There, Beat Radio pushed a whopping 20 watts of power out across a three mile-or-so radius from Loring Park, "From downtown to Uptown," as Freed is fond of saying.

But FCC rules are FCC rules, and under those rules a licensed station as far away as Rochester can, and did, charge interference. However implausible the reality of any interference, the charge by a licensed broadcaster was enough to bring the feds down on Beat Radio.

Enter the FCC agents. Exit Freed's transmitting equipment.
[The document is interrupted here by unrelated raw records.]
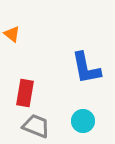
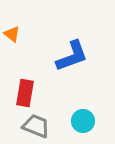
blue L-shape: moved 14 px left, 12 px up; rotated 99 degrees counterclockwise
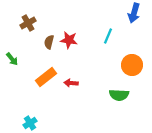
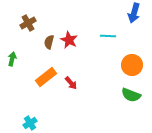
cyan line: rotated 70 degrees clockwise
red star: rotated 18 degrees clockwise
green arrow: rotated 128 degrees counterclockwise
red arrow: rotated 136 degrees counterclockwise
green semicircle: moved 12 px right; rotated 18 degrees clockwise
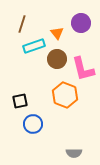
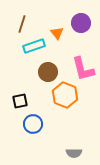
brown circle: moved 9 px left, 13 px down
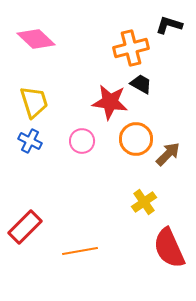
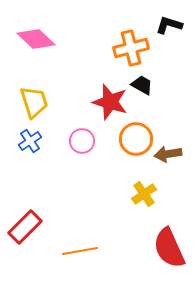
black trapezoid: moved 1 px right, 1 px down
red star: rotated 9 degrees clockwise
blue cross: rotated 30 degrees clockwise
brown arrow: rotated 144 degrees counterclockwise
yellow cross: moved 8 px up
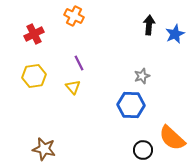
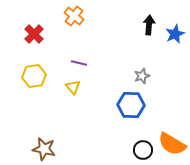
orange cross: rotated 12 degrees clockwise
red cross: rotated 18 degrees counterclockwise
purple line: rotated 49 degrees counterclockwise
orange semicircle: moved 6 px down; rotated 12 degrees counterclockwise
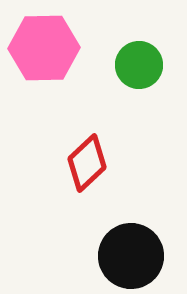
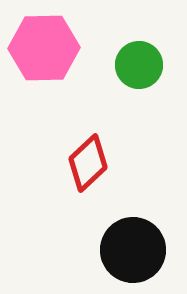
red diamond: moved 1 px right
black circle: moved 2 px right, 6 px up
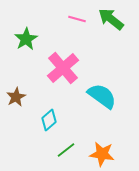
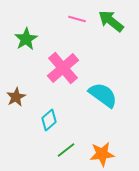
green arrow: moved 2 px down
cyan semicircle: moved 1 px right, 1 px up
orange star: rotated 15 degrees counterclockwise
And commence expensive legal action to make some sense of the whole situation.

Since that fateful night Freed, 36, editor of the music trade magazine Impact, a veteran of four Twin Cities stations including KMOJ-FM and a man with connections to a certain rebel tier of legitimate broadcasters in town, has negotiated Beat Radio back into a semblance of exposure. In November 1997, KFAI-FM (90.3, 106.7 in the Twin Cities) gave Freed and Beat Radio three hours a week, from 2 to 5 a.m. Mondays.

Then, in mid-February 1998, Freed cooked a deal with the Children's Broadcast Co., parent company of kiddie-oriented Radio Aahs at 1280 AM, WWTC. Until Sept. 1, when CBC expects to close a sale to a new Catholic network out of San Diego, Freed will continue broadcasting Beat Radio from 6 p.m. to 6 a.m. Better yet, the deal gives Freed and Beat Radio access to 10 other stations -- all AMs -- in the CBC network. (Freed says response has been best "in Phoenix, Denver and here.")

One aspect of the format is sets programmed by DJs from local dance clubs. But Beat Radio proved popular enough with other respected programmers that such cult figures as former REV-105 jocks Kevin Cole and Shawn Stewart also file sets, via Digital Audio Tape, from their new homes in Seattle and Philadelphia, respectively.

"But after (Sept. 1)," says Freed, "I have no idea what will happen. It's back into the netherworld, I guess."